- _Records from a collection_

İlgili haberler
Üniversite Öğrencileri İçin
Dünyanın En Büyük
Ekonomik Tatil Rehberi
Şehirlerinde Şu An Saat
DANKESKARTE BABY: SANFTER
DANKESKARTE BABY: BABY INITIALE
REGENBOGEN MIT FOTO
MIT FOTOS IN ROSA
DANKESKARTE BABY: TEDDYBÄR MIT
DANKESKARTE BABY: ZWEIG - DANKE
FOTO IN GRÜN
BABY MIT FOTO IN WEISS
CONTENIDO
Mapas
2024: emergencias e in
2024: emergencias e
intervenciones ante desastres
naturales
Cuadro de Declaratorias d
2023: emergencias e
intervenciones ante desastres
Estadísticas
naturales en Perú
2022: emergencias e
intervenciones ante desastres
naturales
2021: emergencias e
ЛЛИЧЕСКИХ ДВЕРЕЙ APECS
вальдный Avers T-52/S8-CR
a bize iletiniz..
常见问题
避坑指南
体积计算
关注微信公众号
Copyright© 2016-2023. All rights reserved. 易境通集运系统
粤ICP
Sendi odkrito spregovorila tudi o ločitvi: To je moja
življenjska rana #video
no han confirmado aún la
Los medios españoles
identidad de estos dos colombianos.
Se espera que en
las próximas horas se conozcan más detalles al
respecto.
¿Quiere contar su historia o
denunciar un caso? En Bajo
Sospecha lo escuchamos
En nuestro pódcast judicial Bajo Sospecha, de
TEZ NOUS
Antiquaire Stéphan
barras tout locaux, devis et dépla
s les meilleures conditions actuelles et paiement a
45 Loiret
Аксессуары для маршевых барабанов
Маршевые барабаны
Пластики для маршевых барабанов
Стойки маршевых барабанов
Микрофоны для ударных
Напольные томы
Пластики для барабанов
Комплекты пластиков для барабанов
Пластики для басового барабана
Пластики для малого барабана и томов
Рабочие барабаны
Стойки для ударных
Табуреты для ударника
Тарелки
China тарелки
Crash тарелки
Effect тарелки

- _TASK TO COMPLETE_
Copy every line of the records above word for word, keeping the original line breaks and order.

- _WRITTEN RESPONSE_
İlgili haberler
Üniversite Öğrencileri İçin
Dünyanın En Büyük
Ekonomik Tatil Rehberi
Şehirlerinde Şu An Saat
DANKESKARTE BABY: SANFTER
DANKESKARTE BABY: BABY INITIALE
REGENBOGEN MIT FOTO
MIT FOTOS IN ROSA
DANKESKARTE BABY: TEDDYBÄR MIT
DANKESKARTE BABY: ZWEIG - DANKE
FOTO IN GRÜN
BABY MIT FOTO IN WEISS
CONTENIDO
Mapas
2024: emergencias e in
2024: emergencias e
intervenciones ante desastres
naturales
Cuadro de Declaratorias d
2023: emergencias e
intervenciones ante desastres
Estadísticas
naturales en Perú
2022: emergencias e
intervenciones ante desastres
naturales
2021: emergencias e
ЛЛИЧЕСКИХ ДВЕРЕЙ APECS
вальдный Avers T-52/S8-CR
a bize iletiniz..
常见问题
避坑指南
体积计算
关注微信公众号
Copyright© 2016-2023. All rights reserved. 易境通集运系统
粤ICP
Sendi odkrito spregovorila tudi o ločitvi: To je moja
življenjska rana #video
no han confirmado aún la
Los medios españoles
identidad de estos dos colombianos.
Se espera que en
las próximas horas se conozcan más detalles al
respecto.
¿Quiere contar su historia o
denunciar un caso? En Bajo
Sospecha lo escuchamos
En nuestro pódcast judicial Bajo Sospecha, de
TEZ NOUS
Antiquaire Stéphan
barras tout locaux, devis et dépla
s les meilleures conditions actuelles et paiement a
45 Loiret
Аксессуары для маршевых барабанов
Маршевые барабаны
Пластики для маршевых барабанов
Стойки маршевых барабанов
Микрофоны для ударных
Напольные томы
Пластики для барабанов
Комплекты пластиков для барабанов
Пластики для басового барабана
Пластики для малого барабана и томов
Рабочие барабаны
Стойки для ударных
Табуреты для ударника
Тарелки
China тарелки
Crash тарелки
Effect тарелки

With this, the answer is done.